The roll-out of identity cards is not being scaled back despite plans to include sensitive employees from just two airports in the next stage, the Home Office has said.

Plans to issue cards to people employed in sensitive jobs or locations will be piloted on workers at London City and Manchester airports from next year, it was confirmed.

Critics of the scheme said this represented a "complete roll back" from the Government's original intention. But a Home Office spokeswoman said plans remained "on track" and that the Government had only said the roll-out to sensitive employees would begin in 2009.

Speaking on BBC Radio 4's Today programme, Phil Booth of the NO2ID campaign said ministers had performed a "complete roll back" by moving to restrict trials of ID cards among airport workers to just two venues: Manchester and London City.

A spokeswoman for the Home Office said that they had previously stated that the second half of 2009 would mark "the start of the roll-out" and that it was "still on track in that way".

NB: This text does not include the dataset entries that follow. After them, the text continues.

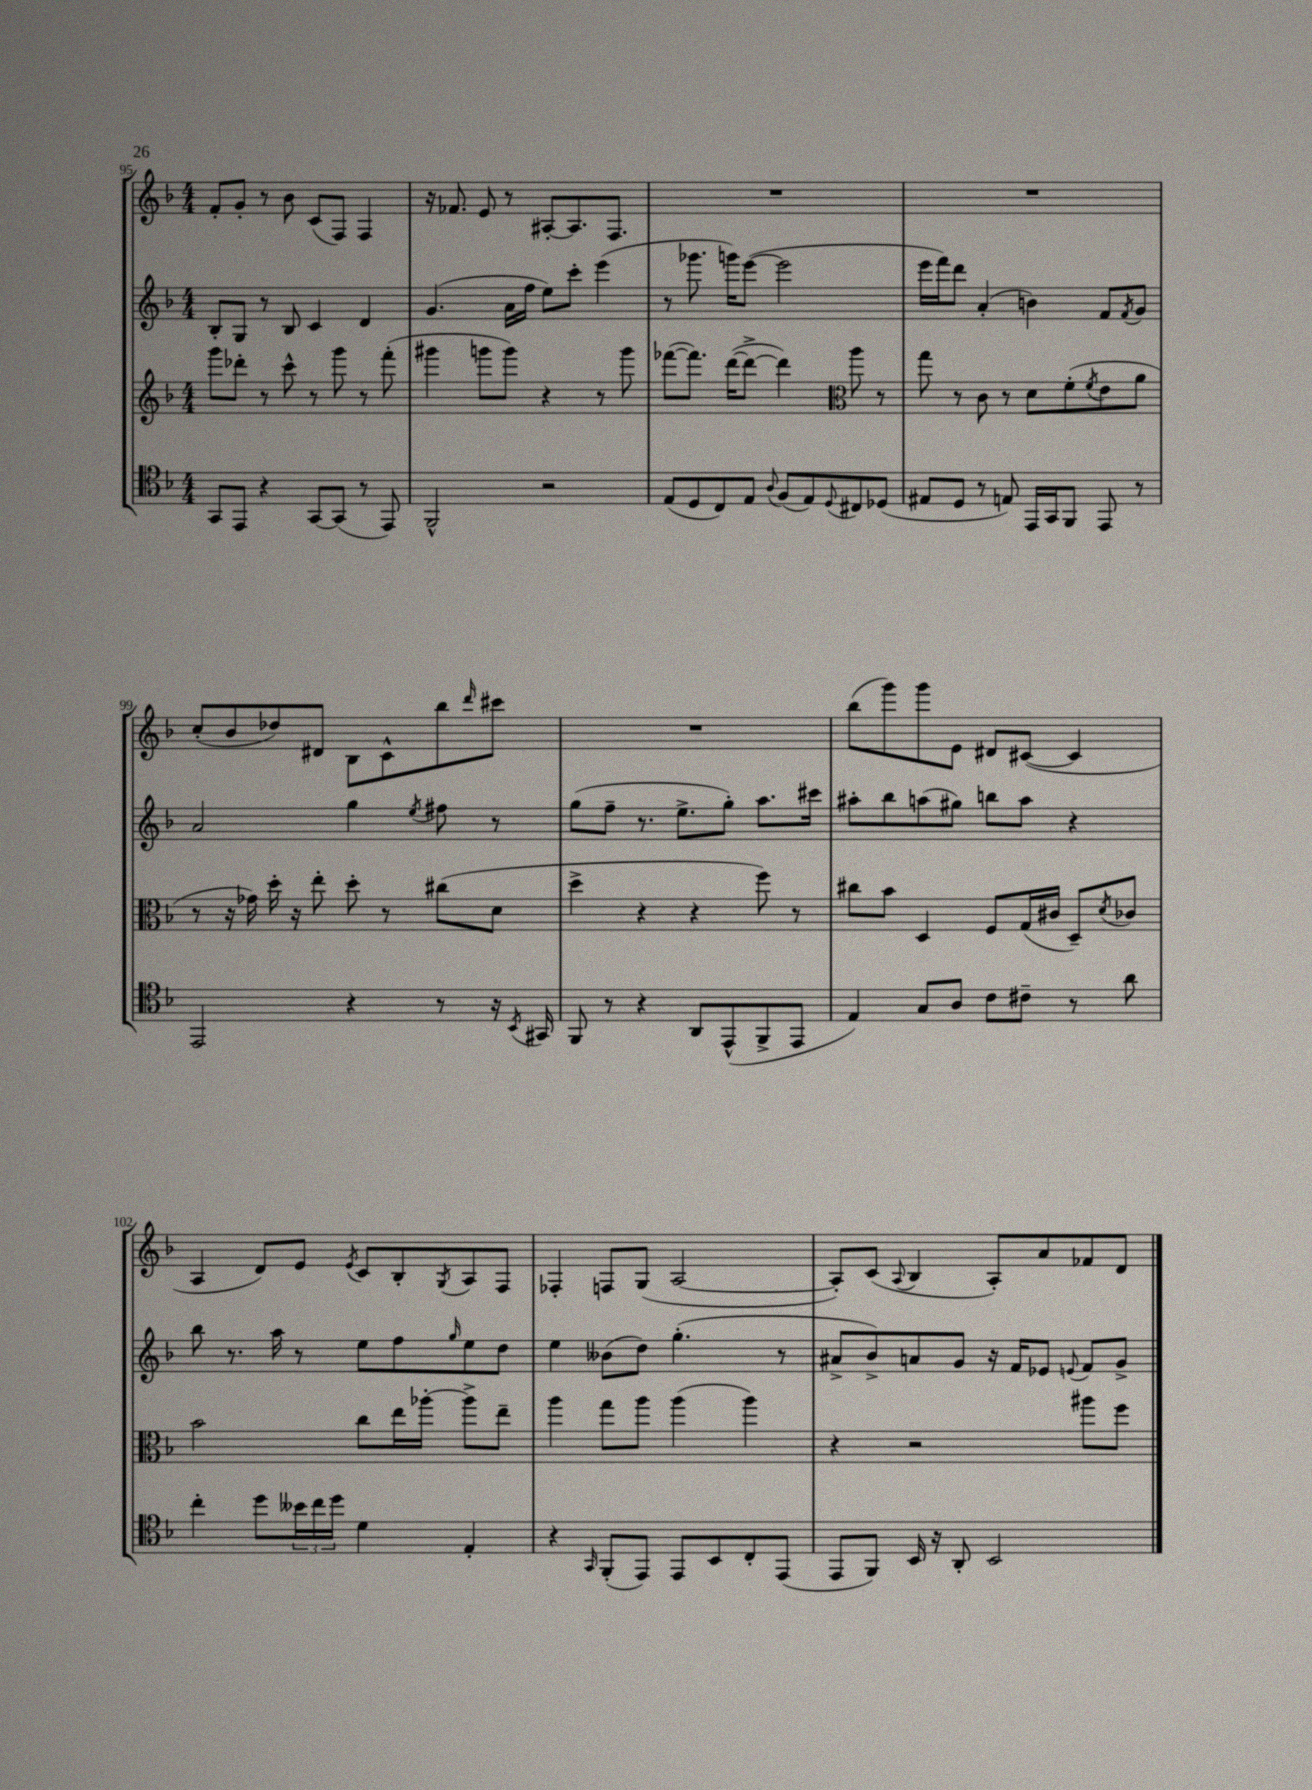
<<
\new StaffGroup <<
\new Staff = "s0" {
    \clef treble \key f \major \numericTimeSignature \time 4/4
    f'8-. g'8-. r8 bes'8 c'8( f8) f4 |
    r16 fes'8. e'8 r8 ais8~-. ais8. f8. |
    R1 |
    R1 |
    c''8-.( bes'8 des''8) dis'8 bes8 c'8-^ bes''8 \grace { d'''16 } cis'''8 |
    R1 |
    bes''8( g'''8) g'''8 e'8 dis'8 cis'8~( cis'4 |
    a4 d'8) e'8 \acciaccatura { e'8 } c'8 bes8-. \acciaccatura { g8 } a8 f8 |
    fes4-. f8 g8( a2~ |
    a8-.) c'8( \appoggiatura { a8 } bes4 a8-.) a'8 fes'8 d'8 \bar "|." |
}
\new Staff = "s1" {
    \clef treble \key f \major \numericTimeSignature \time 4/4
    bes8-. g8 r8 bes8 c'4 d'4 |
    g'4.( a'16 f''16 e''8) c'''8-. e'''4( |
    r8 ges'''8. g'''16) e'''8~( e'''2 |
    e'''16 f'''16) d'''8 a'4-.( b'4) f'8 \acciaccatura { f'8 } g'8 |
    a'2 g''4 \acciaccatura { e''8 } fis''8 r8 |
    g''8( f''8-- r8. e''8.-> g''8-.) a''8. cis'''16 |
    ais''8-. bes''8 a''8( gis''8) b''8 a''8 r4 |
    bes''8 r8. a''16 r8 e''8 f''8 \grace { g''16 } e''8 d''8 |
    e''4 beses'8( d''8) g''4.-.( r8 |
    ais'8-> bes'8->) a'8 g'8 r16 f'16 ees'8 \appoggiatura { e'8 } f'8 g'8-> \bar "|." |
}
\new Staff = "s2" {
    \clef treble \key f \major \numericTimeSignature \time 4/4
    g'''8 des'''8-. r8 c'''8-^ r8 g'''8 r8 f'''8-.( |
    gis'''4 g'''8 g'''8) r4 r8 g'''8 |
    fes'''8~( fes'''8.) d'''16~( d'''8~-> d'''4) \clef alto a''8 r8 |
    g''8 r8 c'8 r8 d'8 f'8-.( \acciaccatura { f'8 } e'8 a'8 |
    r8 r16 ges'16) d''16-. r16 e''8-. d''8-. r8 cis''8( d'8 |
    d''4-> r4 r4 f''8) r8 |
    cis''8 bes'8 d4 f8 g16( cis'16 d8--) \acciaccatura { d'8 } ces'8 |
    bes'2 c''8 e''16 aes''16~-. aes''8-> e''8-- |
    a''4 g''8 a''8 a''4( a''4) |
    r4 r2 ais''8 f''8 \bar "|." |
}
\new Staff = "s3" {
    \clef tenor \key f \major \numericTimeSignature \time 4/4
    g,8 e,8 r4 g,8~ g,8( r8 e,8) |
    f,2-^ r2 |
    e8( d8 c8) e8 \appoggiatura { a8 } f8( e8) \appoggiatura { d8 } cis8 des8( |
    eis8 d8 r8 e8) e,16 g,16 f,8 e,8 r8 |
    e,2 r4 r8 r16 \acciaccatura { bes,8 } gis,16 |
    f,8 r8 r4 a,8 e,8-^( f,8-> e,8 |
    e4) g8 a8 c'8 cis'8-- r8 a'8 |
    c''4-. d''8 \tuplet 3/2 { beses'16 c''16 d''16 } d'4 e4-. |
    r4 \grace { g,16 } f,8-.( e,8) e,8 bes,8 c8-. e,8( |
    e,8 f,8) bes,16 r16 a,8-. bes,2 \bar "|." |
}
>>
>>
\layout { \context { \Score currentBarNumber = #95 } }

Home Secretary Jacqui Smith is expected to unveil plans for private firms, shops and the Royal Mail to bid for contracts to fingerprint millions of people for the new identity cards.

The Government is aiming to contract out the task of gathering biometric data for new passports and ID to the private sector, according to the Daily Mail.

Applicants will have all 10 fingerprints and their faces scanned. The data will then be passed to the Identity and Passport Service to be stored on the new, computerised National Identity Register.

A Home Office spokeswoman confirmed that the Government wanted to create a network of places where people could easily go to complete the application procedures for the biometric documents.

Ms Smith, who is delivering a keynote speech on ID cards, is also expected to disclose that the cost of the scheme - previously estimated at £4.5 billion - is now put at closer to £5 billion.